> **Exercise 1**: List every phrase shown in bold in the passage about the non-merged checkpoint.
> **Exercise 2**: Render this sentence from the passage about the non-merged checkpoint in Spanish: "Consider it if you want maximum reasoning verbosity, then apply your own MergeKit recipe."
> **Exercise 3**: Reproduce the stretch of the passage about the non-merged checkpoint from "We also provide" through "own MergeKit recipe.".

> **Reading passage**:
####

We also provide a **non-merged** [openmed-community/AFM-4.5B-OpenMed-RL-CoT](https://huggingface.co/openmed-community/AFM-4.5B-OpenMed-RL-CoT) checkpoint after step 3 (**GRPO**). In our harness, it shows **better CoT** behavior but a significant drop on **IFEVAL**. Consider it if you want maximum reasoning verbosity, then apply your own MergeKit recipe.

####

> **Input data**:
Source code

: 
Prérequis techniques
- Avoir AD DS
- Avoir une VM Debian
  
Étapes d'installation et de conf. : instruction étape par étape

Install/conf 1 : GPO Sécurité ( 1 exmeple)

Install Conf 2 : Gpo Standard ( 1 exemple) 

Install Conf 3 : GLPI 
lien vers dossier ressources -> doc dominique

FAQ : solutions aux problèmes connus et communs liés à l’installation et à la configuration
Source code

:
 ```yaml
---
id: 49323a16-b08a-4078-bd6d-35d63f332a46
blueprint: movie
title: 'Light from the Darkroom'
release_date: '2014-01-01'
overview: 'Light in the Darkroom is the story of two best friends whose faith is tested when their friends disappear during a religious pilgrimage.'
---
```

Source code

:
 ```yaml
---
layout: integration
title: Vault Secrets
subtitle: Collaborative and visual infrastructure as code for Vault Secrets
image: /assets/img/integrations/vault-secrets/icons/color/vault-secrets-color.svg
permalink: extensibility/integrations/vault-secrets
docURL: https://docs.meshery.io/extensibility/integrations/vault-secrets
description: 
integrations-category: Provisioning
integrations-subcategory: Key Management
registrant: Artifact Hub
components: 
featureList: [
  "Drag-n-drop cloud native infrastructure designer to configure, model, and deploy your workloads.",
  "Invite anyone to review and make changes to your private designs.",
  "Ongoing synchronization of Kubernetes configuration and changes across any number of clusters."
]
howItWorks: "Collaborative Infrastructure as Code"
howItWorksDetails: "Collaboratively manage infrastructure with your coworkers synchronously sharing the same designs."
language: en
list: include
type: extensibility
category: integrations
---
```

####

> **Written reply 1**:
non-merged
GRPO
better CoT
IFEVAL

> **Written reply 2**: Considérelo si desea la máxima verbosidad de razonamiento y luego aplique su propia receta de MergeKit.

> **Written reply 3**:
We also provide a **non-merged** [openmed-community/AFM-4.5B-OpenMed-RL-CoT](https://huggingface.co/openmed-community/AFM-4.5B-OpenMed-RL-CoT) checkpoint after step 3 (**GRPO**). In our harness, it shows **better CoT** behavior but a significant drop on **IFEVAL**. Consider it if you want maximum reasoning verbosity, then apply your own MergeKit recipe.